Requirement:
Rewrite the records below, replacing "Find all instances of" with "Locate every instance of" and leaving all other text unchanged.

-------------------------

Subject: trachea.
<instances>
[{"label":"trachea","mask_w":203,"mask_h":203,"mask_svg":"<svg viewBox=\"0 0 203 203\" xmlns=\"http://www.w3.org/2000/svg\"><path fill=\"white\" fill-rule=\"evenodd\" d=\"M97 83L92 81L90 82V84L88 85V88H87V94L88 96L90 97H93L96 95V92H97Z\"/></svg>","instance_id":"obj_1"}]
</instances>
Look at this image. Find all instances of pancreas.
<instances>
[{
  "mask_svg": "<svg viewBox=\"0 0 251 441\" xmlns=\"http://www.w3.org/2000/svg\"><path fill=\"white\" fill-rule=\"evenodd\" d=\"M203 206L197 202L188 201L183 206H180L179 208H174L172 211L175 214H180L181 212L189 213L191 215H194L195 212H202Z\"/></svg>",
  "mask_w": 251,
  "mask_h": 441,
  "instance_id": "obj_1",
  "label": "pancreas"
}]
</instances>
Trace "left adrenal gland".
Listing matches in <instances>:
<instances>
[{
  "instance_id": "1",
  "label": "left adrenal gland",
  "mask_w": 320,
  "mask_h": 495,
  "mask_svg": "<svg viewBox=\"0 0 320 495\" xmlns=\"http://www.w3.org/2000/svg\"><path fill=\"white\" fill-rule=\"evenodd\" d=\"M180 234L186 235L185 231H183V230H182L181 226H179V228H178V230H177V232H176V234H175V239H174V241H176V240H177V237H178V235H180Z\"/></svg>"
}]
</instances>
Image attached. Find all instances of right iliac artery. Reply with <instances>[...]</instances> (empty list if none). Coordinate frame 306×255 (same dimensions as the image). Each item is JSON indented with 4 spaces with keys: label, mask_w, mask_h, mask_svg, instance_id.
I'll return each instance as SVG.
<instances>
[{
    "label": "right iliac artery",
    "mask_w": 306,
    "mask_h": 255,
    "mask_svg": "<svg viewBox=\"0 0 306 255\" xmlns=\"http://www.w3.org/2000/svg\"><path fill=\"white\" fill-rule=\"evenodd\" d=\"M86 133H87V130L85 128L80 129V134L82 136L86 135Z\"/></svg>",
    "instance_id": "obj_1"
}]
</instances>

-------------------------

Output for this task:
Subject: trachea.
<instances>
[{"label":"trachea","mask_w":203,"mask_h":203,"mask_svg":"<svg viewBox=\"0 0 203 203\" xmlns=\"http://www.w3.org/2000/svg\"><path fill=\"white\" fill-rule=\"evenodd\" d=\"M97 83L92 81L90 82V84L88 85V88H87V94L88 96L90 97H93L96 95V92H97Z\"/></svg>","instance_id":"obj_1"}]
</instances>
Look at this image. Locate every instance of pancreas.
<instances>
[{
  "mask_svg": "<svg viewBox=\"0 0 251 441\" xmlns=\"http://www.w3.org/2000/svg\"><path fill=\"white\" fill-rule=\"evenodd\" d=\"M203 206L197 202L188 201L183 206H180L179 208H174L172 211L175 214H180L181 212L189 213L191 215H194L195 212H202Z\"/></svg>",
  "mask_w": 251,
  "mask_h": 441,
  "instance_id": "obj_1",
  "label": "pancreas"
}]
</instances>
Trace "left adrenal gland".
Listing matches in <instances>:
<instances>
[{
  "instance_id": "1",
  "label": "left adrenal gland",
  "mask_w": 320,
  "mask_h": 495,
  "mask_svg": "<svg viewBox=\"0 0 320 495\" xmlns=\"http://www.w3.org/2000/svg\"><path fill=\"white\" fill-rule=\"evenodd\" d=\"M180 234L186 235L185 231H183V230H182L181 226H179V228H178V230H177V232H176V234H175V239H174V241H176V240H177V237H178V235H180Z\"/></svg>"
}]
</instances>
Image attached. Locate every instance of right iliac artery. Reply with <instances>[...]</instances> (empty list if none). Coordinate frame 306×255 (same dimensions as the image). Each item is JSON indented with 4 spaces with keys: label, mask_w, mask_h, mask_svg, instance_id.
I'll return each instance as SVG.
<instances>
[{
    "label": "right iliac artery",
    "mask_w": 306,
    "mask_h": 255,
    "mask_svg": "<svg viewBox=\"0 0 306 255\" xmlns=\"http://www.w3.org/2000/svg\"><path fill=\"white\" fill-rule=\"evenodd\" d=\"M86 133H87V130L85 128L80 129V134L82 136L86 135Z\"/></svg>",
    "instance_id": "obj_1"
}]
</instances>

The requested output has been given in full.